The Colorado House of Representatives on Tuesday approved HB 10-1188, clarifying the rights of commercial rafters, by a vote of 40 to 25. The bill will now go on to the Colorado Senate for review.
“Today’s vote shows that 1188 is a bipartisan solution,” said Ben Davis, spokesman for the Colorado River Outfitters Association, who noted that the House Minority Leader, Republican Mike May, voted for the bill. “Everyone wants to see Colorado’s rivers stay open for business.”
But certainly not everyone thinks HB 10-1188 is a good idea.
The bill has attracted the attention and opposition of private-property advocates, including the Colorado Farm Bureau and the Colorado Cattleman’s Association because it gives commercial rafting companies the right to portage across private land to avoid hazards in the river, such as a low bridge or a tree across the river.
“It’s not about floating the river, it is about trespassing outside of the river,” Rep. Jerry Sonnenberg, a Republican and a rancher, said on the House floor while urging a “no” vote on the bill.
The bill also gives commercial rafting companies the right to continue to run stretches of river that have been run the last two years on a commercial basis, and it prevents private landowners from blocking their passage down the river, as a landowner along the Taylor River near Gunnison has threatened to do this summer to two rafting companies.
The bill requires that commercial rafting companies clearly number their boats so that property owners can identify individual boats if they feel there has been a problem. And it limits liability to landowners from boaters portaging over their land.
The bill is silent on the rights, or lack thereof, of private boaters passing private land.
Much of the debate on the House floor Tuesday went beyond the confines of the bill and focused on whether there was a broad “right to float” down Colorado’s rivers.

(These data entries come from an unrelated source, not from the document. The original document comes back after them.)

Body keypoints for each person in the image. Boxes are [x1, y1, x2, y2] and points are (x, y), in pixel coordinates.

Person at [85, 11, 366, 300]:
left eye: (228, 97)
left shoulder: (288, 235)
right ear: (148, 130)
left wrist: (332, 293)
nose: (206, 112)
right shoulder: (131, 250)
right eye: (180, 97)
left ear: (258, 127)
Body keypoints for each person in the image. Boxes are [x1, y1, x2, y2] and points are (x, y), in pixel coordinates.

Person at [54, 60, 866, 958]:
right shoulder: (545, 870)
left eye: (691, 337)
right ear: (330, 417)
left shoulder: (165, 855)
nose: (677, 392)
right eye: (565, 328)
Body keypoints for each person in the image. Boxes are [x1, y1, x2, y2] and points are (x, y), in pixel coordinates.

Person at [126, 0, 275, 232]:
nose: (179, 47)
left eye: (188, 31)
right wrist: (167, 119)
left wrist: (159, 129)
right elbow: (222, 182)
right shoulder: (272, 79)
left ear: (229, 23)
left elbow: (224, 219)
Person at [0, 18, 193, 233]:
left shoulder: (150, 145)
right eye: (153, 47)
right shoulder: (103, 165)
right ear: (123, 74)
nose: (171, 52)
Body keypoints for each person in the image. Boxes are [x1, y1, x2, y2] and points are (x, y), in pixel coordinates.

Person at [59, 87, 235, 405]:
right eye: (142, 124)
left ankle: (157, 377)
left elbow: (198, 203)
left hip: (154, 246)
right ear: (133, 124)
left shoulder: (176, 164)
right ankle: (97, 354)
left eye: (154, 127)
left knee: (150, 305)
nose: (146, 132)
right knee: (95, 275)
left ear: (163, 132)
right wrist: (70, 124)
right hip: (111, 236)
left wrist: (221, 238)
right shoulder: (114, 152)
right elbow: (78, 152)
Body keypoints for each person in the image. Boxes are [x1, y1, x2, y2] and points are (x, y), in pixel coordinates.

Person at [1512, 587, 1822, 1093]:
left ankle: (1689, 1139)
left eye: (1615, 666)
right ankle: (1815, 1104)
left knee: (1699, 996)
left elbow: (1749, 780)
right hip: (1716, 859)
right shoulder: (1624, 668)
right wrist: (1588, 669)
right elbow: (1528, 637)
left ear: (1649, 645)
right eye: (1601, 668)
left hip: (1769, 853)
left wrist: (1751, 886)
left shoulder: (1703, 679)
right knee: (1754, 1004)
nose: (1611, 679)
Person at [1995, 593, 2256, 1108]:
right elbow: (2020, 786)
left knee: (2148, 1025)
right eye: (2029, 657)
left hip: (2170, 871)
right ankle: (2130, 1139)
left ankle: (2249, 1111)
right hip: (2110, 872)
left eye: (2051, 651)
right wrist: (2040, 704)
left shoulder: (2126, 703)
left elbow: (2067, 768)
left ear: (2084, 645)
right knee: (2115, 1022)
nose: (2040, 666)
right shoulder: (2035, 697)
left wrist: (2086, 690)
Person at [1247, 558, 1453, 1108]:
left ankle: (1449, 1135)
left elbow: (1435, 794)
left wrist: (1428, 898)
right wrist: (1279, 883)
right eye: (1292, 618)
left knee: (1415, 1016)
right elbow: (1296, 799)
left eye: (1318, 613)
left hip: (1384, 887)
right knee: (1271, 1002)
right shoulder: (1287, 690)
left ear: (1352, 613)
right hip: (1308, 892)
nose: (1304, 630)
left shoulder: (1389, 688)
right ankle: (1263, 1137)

Rep. Bob Gardner, a Republican, argued that the Colorado Supreme Court decision in People v. Emmert made it clear that floating without permission equals trespassing when it comes to passing by, or floating over, private property.
“There is a Constitution,” Gardner said. “There are vested property rights. And we cannot simply disregard them.”
But Rep. Christine Scanlan, a Democrat representing Eagle, Lake and Summit counties, said on the House floor Tuesday that “you do actually have a right to float in Colorado,” citing language in the state Constitution that “the water of every natural stream, not heretofore appropriated, within the state of Colorado, is hereby declared to be the property of the public ...”
But Rep. Gardner said it was important to read the entire constitutional clause that Rep. Scanlan referred to, which is in a section on mining and irrigation rights. He said the Constitution deals with water rights and did not provide a right to float.
House Bill 10-1188 was sponsored by Rep. Kathleen Curry, an unaffiliated House member, and rancher, whose district includes Gunnison County and the Taylor River.
Curry remarked on the House floor that she has heard from a lot of landowners “who’ve had bad experiences with commercial outfitters” and that she hoped “we can all be honorable and respectful of others.”
She also said that there are broader rights to float, and wade, in other Western states such as Montana, Wyoming and Utah and that the agricultural industry in those states has not suffered because it gives boaters those rights.
And Curry pointed out that the Supreme Court in People v. Emmert stated that “if the increasing demand for recreational space on the waters of this state is to be accommodated, the legislative process is the proper method to achieve this end.”
Apparently a majority of her fellow House members agreed and sent the bill on to the Colorado Senate, where it is expected to be referred to the agriculture committee.
Davis, the spokesman for CROA, said the association was “expecting a tough fight in the Senate.”
He said Lewis Shaw, the private property owner on the Taylor River who is trying to develop an exclusive residential fly-fishing enclave — free of rafts on the river — has hired two powerful lobbyists to try to kill the bill.
“He’s willing to spend any amount necessary to shut down rafting on the Taylor River,” Davis said.
Shaw, who is based in Dallas, did not return a call for comment on Tuesday afternoon.